Start of Information provided

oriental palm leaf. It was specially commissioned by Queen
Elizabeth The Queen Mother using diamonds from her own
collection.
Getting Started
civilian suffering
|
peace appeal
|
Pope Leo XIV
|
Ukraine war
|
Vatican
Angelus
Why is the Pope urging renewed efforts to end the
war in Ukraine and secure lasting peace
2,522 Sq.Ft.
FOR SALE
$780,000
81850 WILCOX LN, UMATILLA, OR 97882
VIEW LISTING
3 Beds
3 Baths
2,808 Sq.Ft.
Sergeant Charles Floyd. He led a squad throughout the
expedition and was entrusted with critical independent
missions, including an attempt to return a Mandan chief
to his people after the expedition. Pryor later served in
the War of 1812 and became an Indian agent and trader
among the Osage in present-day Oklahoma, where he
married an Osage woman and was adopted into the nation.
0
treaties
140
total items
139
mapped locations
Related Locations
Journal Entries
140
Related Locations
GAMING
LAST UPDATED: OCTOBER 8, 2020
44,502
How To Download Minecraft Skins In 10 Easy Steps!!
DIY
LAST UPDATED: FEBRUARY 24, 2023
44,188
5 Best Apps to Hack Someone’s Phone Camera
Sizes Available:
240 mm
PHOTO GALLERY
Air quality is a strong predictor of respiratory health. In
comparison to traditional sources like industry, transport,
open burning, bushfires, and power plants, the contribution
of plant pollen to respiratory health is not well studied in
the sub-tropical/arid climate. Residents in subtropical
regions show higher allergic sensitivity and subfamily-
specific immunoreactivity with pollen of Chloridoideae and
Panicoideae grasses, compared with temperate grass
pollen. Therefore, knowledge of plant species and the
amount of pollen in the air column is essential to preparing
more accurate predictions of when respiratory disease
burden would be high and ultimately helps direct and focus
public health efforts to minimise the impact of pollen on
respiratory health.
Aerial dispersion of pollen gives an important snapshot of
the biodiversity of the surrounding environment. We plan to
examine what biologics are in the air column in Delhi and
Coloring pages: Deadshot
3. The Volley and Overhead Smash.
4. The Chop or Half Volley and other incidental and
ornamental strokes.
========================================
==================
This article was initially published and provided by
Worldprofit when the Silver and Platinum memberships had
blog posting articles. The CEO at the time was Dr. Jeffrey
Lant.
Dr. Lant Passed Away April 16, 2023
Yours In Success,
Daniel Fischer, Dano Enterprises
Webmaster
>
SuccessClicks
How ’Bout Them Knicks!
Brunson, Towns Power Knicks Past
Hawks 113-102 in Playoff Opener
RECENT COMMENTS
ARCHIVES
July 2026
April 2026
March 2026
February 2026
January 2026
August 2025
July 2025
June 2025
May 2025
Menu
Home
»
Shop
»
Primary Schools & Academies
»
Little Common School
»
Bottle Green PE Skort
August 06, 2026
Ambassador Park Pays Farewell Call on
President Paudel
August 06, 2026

End of Information provided
Start of Information provided

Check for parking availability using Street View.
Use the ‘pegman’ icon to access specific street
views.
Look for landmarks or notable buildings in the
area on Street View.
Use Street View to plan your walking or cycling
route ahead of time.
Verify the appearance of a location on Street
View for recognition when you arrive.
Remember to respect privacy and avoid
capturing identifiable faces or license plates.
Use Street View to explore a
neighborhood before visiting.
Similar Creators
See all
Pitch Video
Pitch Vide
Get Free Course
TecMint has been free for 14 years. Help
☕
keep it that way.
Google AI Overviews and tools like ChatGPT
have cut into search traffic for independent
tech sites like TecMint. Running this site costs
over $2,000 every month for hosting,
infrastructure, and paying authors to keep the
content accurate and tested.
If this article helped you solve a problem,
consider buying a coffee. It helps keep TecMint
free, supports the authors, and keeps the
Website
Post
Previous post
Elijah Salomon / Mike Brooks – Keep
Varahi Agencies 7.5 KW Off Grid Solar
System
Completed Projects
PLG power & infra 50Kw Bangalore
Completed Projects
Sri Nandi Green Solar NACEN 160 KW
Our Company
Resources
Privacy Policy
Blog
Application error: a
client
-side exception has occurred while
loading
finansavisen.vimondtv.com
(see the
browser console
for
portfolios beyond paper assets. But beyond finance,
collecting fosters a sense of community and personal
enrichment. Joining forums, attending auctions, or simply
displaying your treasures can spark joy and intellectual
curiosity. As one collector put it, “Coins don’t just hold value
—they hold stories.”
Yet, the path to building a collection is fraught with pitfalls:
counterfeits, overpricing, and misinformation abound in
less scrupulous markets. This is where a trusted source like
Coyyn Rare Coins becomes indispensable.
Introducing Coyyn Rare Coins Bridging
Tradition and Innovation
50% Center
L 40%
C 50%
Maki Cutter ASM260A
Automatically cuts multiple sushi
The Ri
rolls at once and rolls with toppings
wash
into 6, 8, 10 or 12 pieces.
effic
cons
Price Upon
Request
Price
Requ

End of Information provided

About this task
Using the records above, copy all lines that include the word "authors".

Task answer
infrastructure, and paying authors to keep the
free, supports the authors, and keeps the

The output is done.